→ **Provided records**:
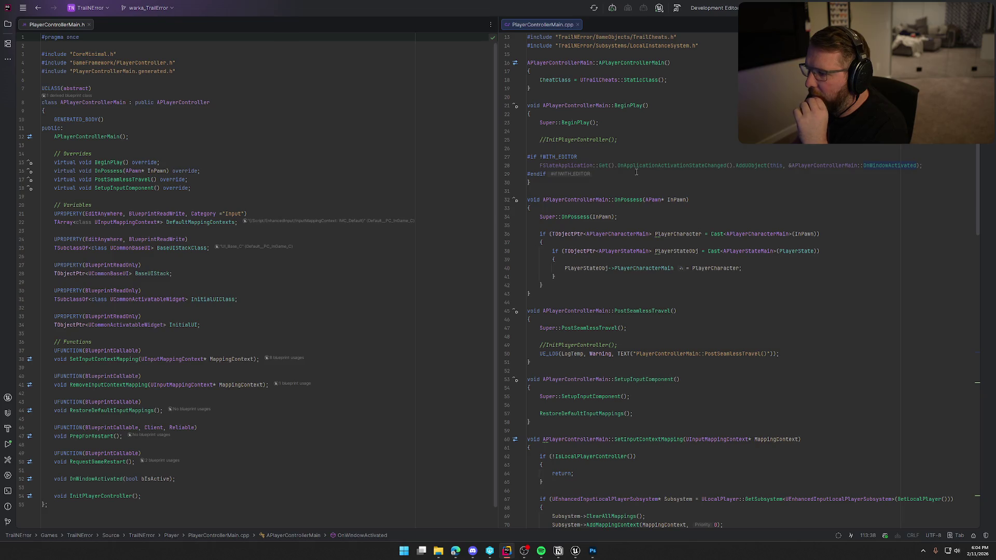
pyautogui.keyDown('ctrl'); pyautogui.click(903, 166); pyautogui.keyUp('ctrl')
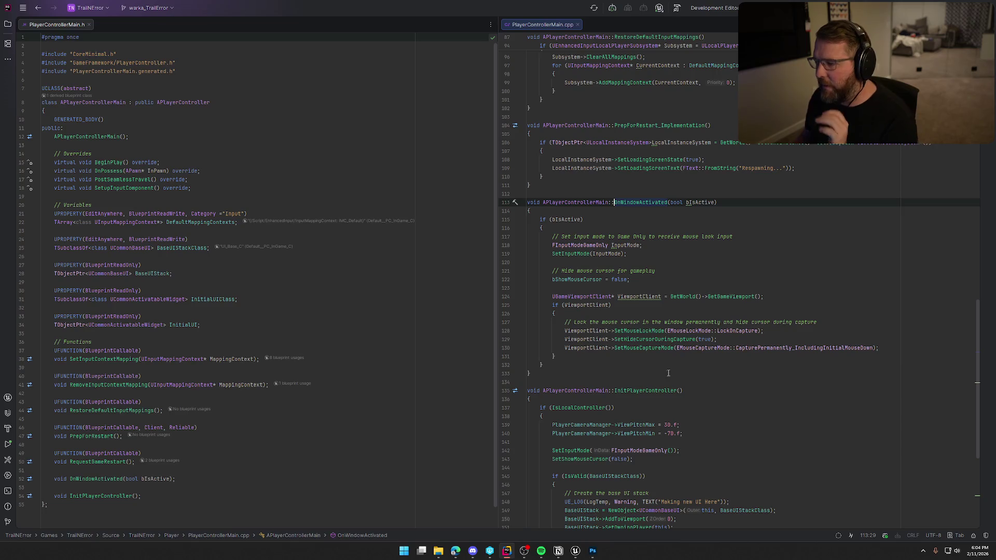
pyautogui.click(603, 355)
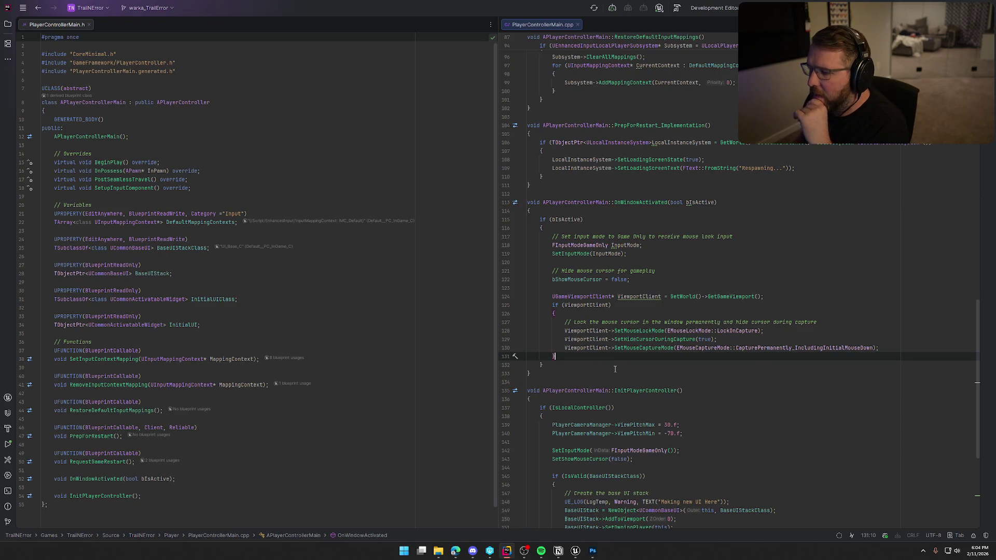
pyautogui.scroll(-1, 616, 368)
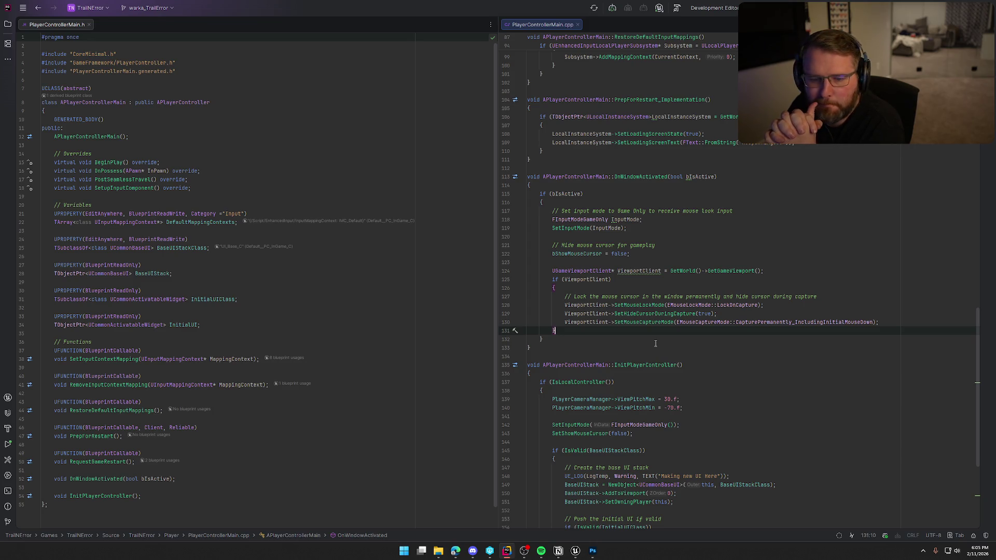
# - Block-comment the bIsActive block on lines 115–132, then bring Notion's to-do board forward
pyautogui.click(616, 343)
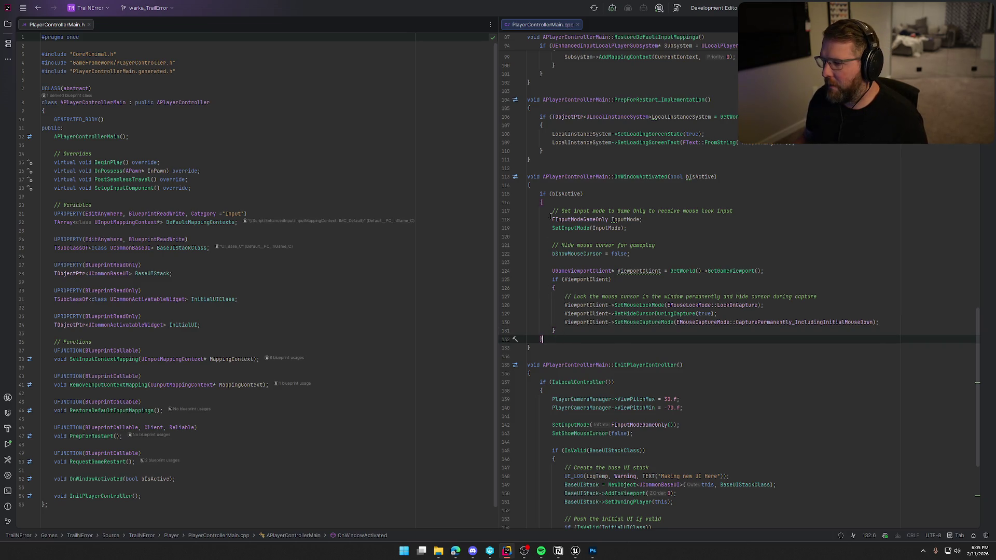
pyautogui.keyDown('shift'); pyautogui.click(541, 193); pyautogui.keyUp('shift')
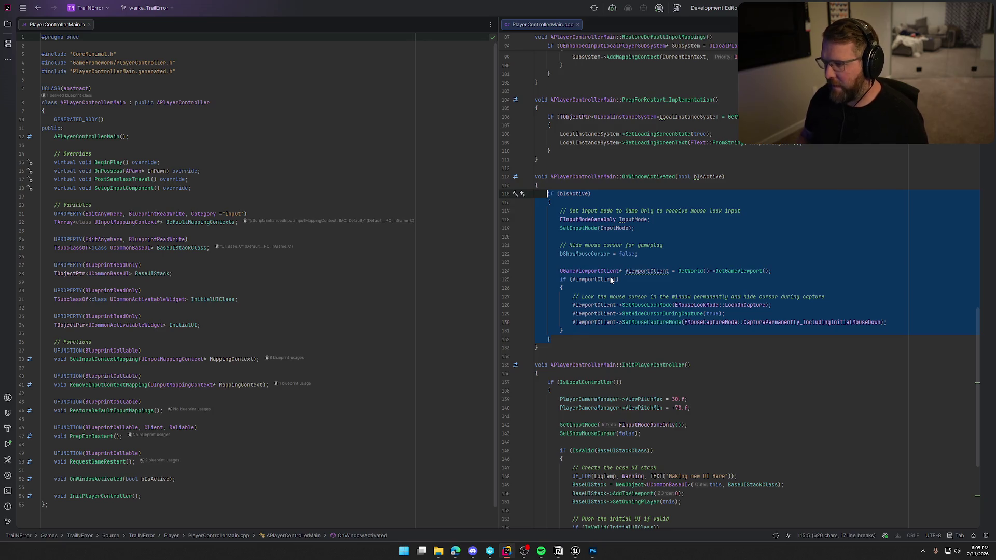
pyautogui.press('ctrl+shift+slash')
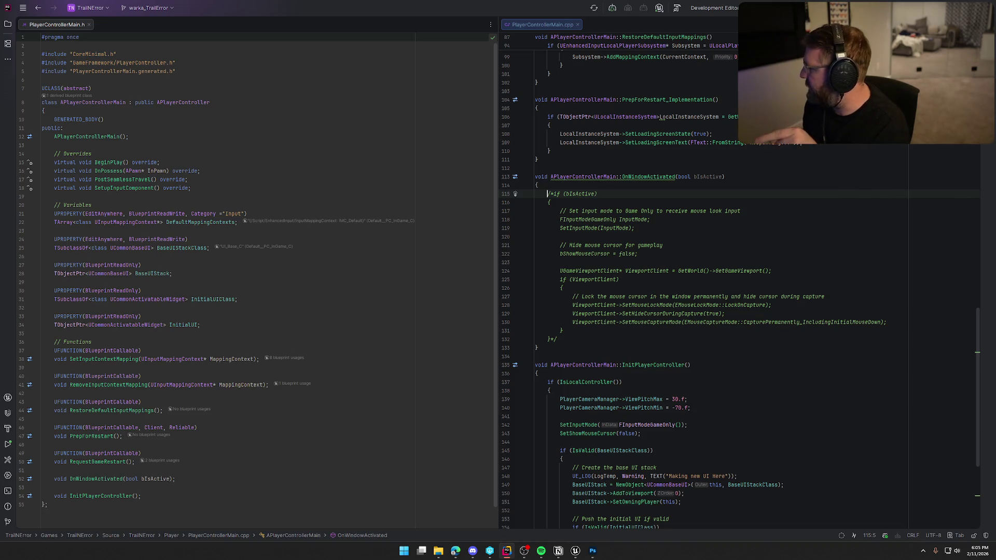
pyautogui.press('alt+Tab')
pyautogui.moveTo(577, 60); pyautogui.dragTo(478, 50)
* * *
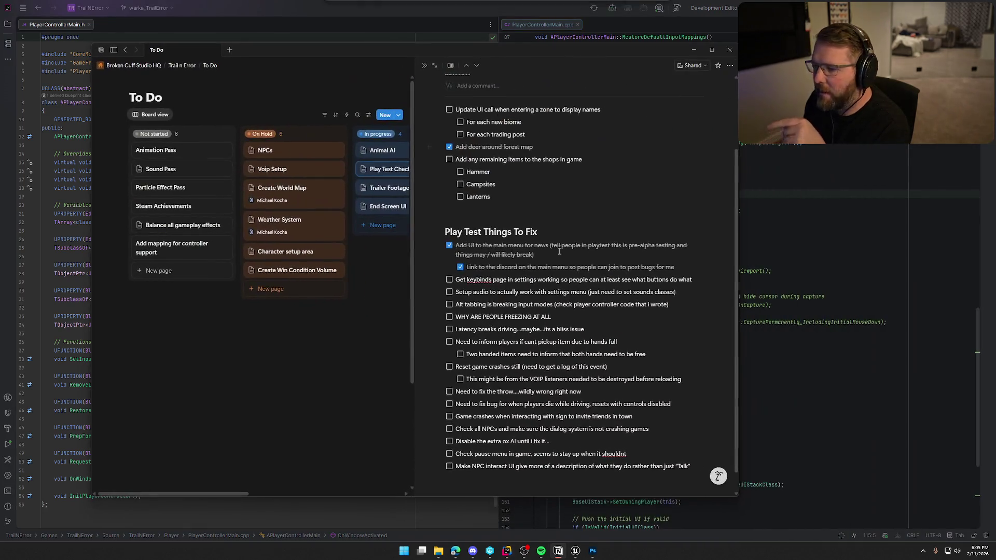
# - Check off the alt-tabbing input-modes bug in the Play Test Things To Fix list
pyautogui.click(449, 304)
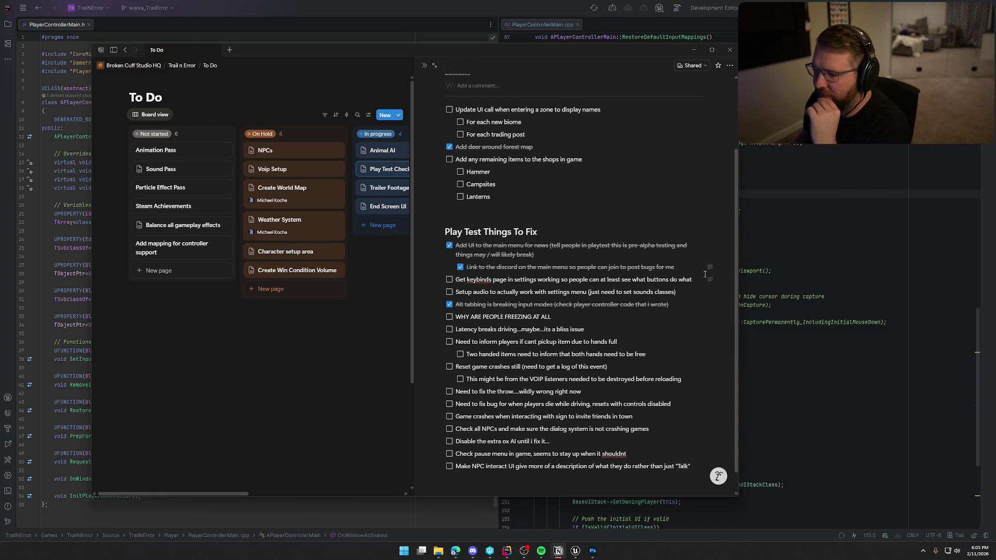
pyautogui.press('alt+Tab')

→ **Task directions**: What lines above contain "keyUp"? Copy them out.

→ **Output for this task**:
pyautogui.keyDown('ctrl'); pyautogui.click(903, 166); pyautogui.keyUp('ctrl')
pyautogui.keyDown('shift'); pyautogui.click(541, 193); pyautogui.keyUp('shift')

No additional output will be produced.